Her eyes may focus only a short distance at first so keep showing her faces as babies are responsive to human faces. Baby’s siblings’, parents’, and grandparents’ faces are all of interest to her at this stage.

Talking & Music:

Play soft music and sing to your baby. For the first eight weeks, soft classical music is very comforting for the baby. You can also sing softly to your baby as you feed, wash or change him. Talking and smiling to your baby is a good way to get the baby to communicate and respond with smiles and the wriggling of her body and waving her hands and legs. Keep room lights soft and harsh sunlight out of the baby’s room till about 8 weeks also. Remember this is a whole new world to your baby who only knew the lights and sounds coming into the womb.

Hanging Toys:

As your baby starts to stay awake for longer periods of time have some colorful toys hung within 30 cm of his face. That’s as far as he can focus for now. Montessori recommends black or white hanging toys at first, but you can use whatever colors you like as long as they don’t fall on the baby! Remember to suspend the toys so that it is within easy reach so your baby can try to grab at the toys as he starts to understand that he has limbs. You can also show toys and get your baby to track the toy with his eyes as you move it around.

Looking at the world:

Around the third month, your baby can be slowly introduced to the rest of the world. Take her to another room in the house, outside and around and about as you do your shopping and other tasks. It’s also time to turn baby onto her stomach so that she can see the world from a whole new angle. Lie down next to your baby and show her toys and objects around you and name them too. Put toys or other objects so she can reach for them. Tummy time is important to show your baby that she can turn over and it builds her core muscles. Please turn your baby over on her back if she falls asleep to avoid any chance of Sudden Infant Death Syndrome (SIDS).

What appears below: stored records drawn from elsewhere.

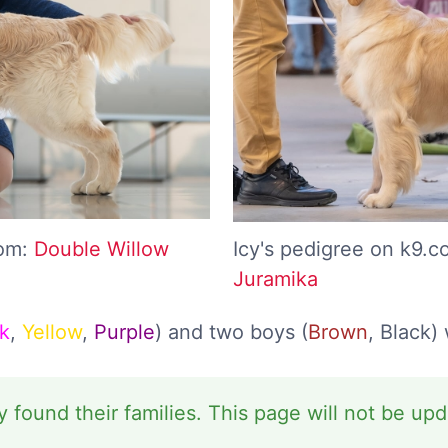
com:
Double Willow
Icy's pedigree on k9.
Juramika
k
,
Yellow
,
Purple
) and two boys (
Brown
, Black)
y found their families. This page will not be up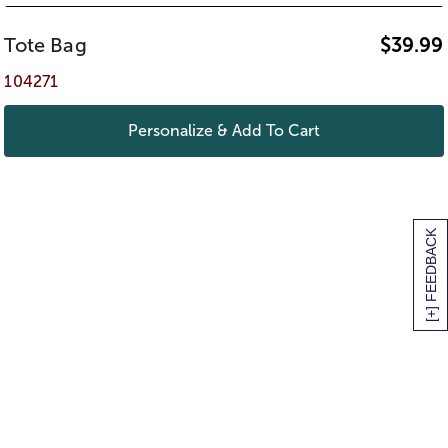
Tote Bag
$
39.99
104271
Personalize & Add To Cart
[+] FEEDBACK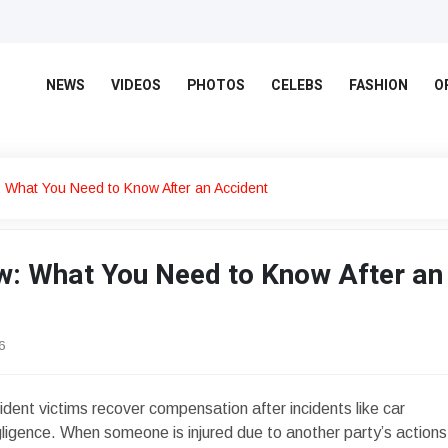
NEWS
VIDEOS
PHOTOS
CELEBS
FASHION
O
: What You Need to Know After an Accident
aw: What You Need to Know After an
6
dent victims recover compensation after incidents like car
gligence. When someone is injured due to another party’s actions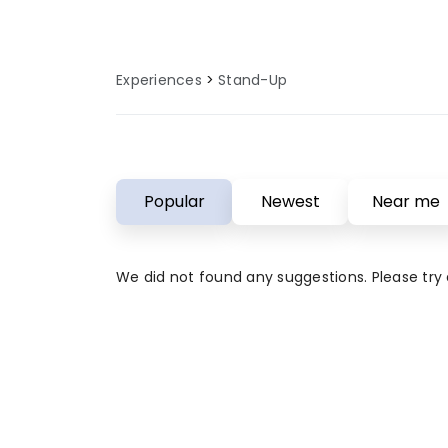
Experiences
Stand-Up
Popular
Newest
Near me
We did not found any suggestions. Please try a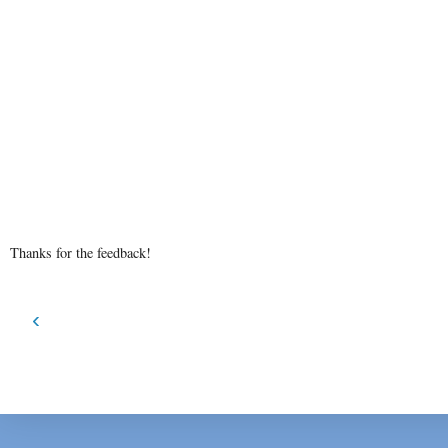
Thanks for the feedback!
‹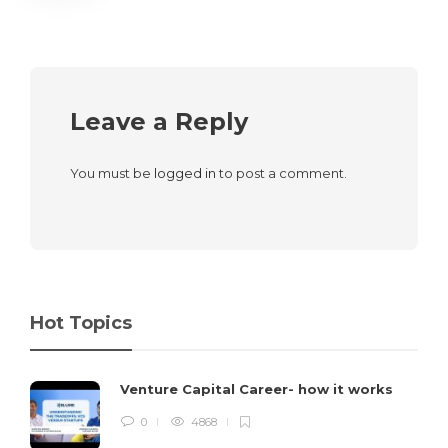
Leave a Reply
You must be
logged in
to post a comment.
Hot Topics
Venture Capital Career- how it works
0
4868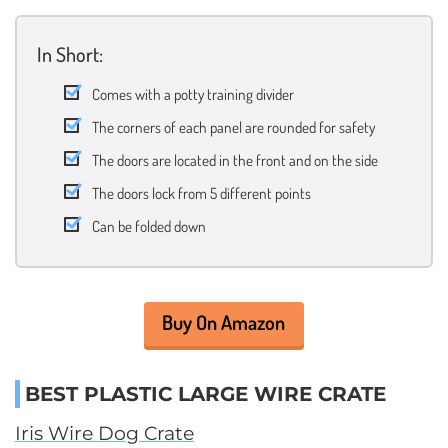
In Short:
Comes with a potty training divider
The corners of each panel are rounded for safety
The doors are located in the front and on the side
The doors lock from 5 different points
Can be folded down
Buy On Amazon
BEST PLASTIC LARGE WIRE CRATE
Iris Wire Dog Crate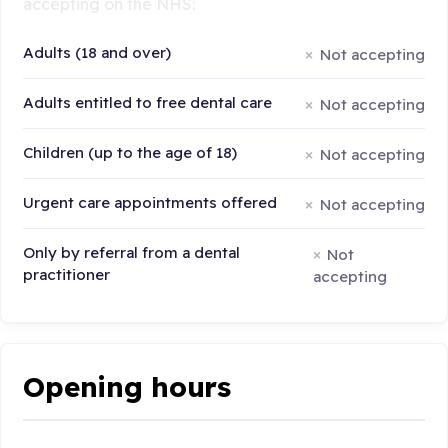
accepting on the NHS:
Adults (18 and over)
Not accepting
Adults entitled to free dental care
Not accepting
Children (up to the age of 18)
Not accepting
Urgent care appointments offered
Not accepting
Only by referral from a dental
Not
practitioner
accepting
Opening hours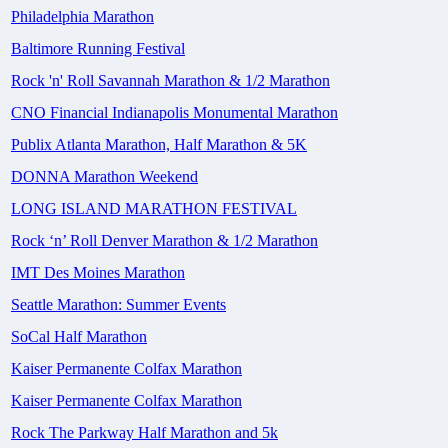
Philadelphia Marathon
Baltimore Running Festival
Rock 'n' Roll Savannah Marathon & 1/2 Marathon
CNO Financial Indianapolis Monumental Marathon
Publix Atlanta Marathon, Half Marathon & 5K
DONNA Marathon Weekend
LONG ISLAND MARATHON FESTIVAL
Rock ‘n’ Roll Denver Marathon & 1/2 Marathon
IMT Des Moines Marathon
Seattle Marathon: Summer Events
SoCal Half Marathon
Kaiser Permanente Colfax Marathon
Kaiser Permanente Colfax Marathon
Rock The Parkway Half Marathon and 5k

By the time your baby is six months old he will take a lot of interest in the world around him. He will reach for objects and explore them by putting them into his mouth and use his hands too. Use soft toys that are brightly colored and non-toxic for this kind of exploration. They love bright toys and those that make noise. Make sure there are no small parts to the toys that can come off.

Babies not only love music but it also helps them to pick up communication skills. Rhythm and rhyming are both part of language skill development. As they grow older to 4-6 months you can try different activities to develop motor skills.

Picking out toys carefully is an important way to help young children to develop fine motor skills and help them to discover the world of shapes and sizes in a fun way.

And don’t forget to take plenty of photos, capture these moments before they are gone in a flash!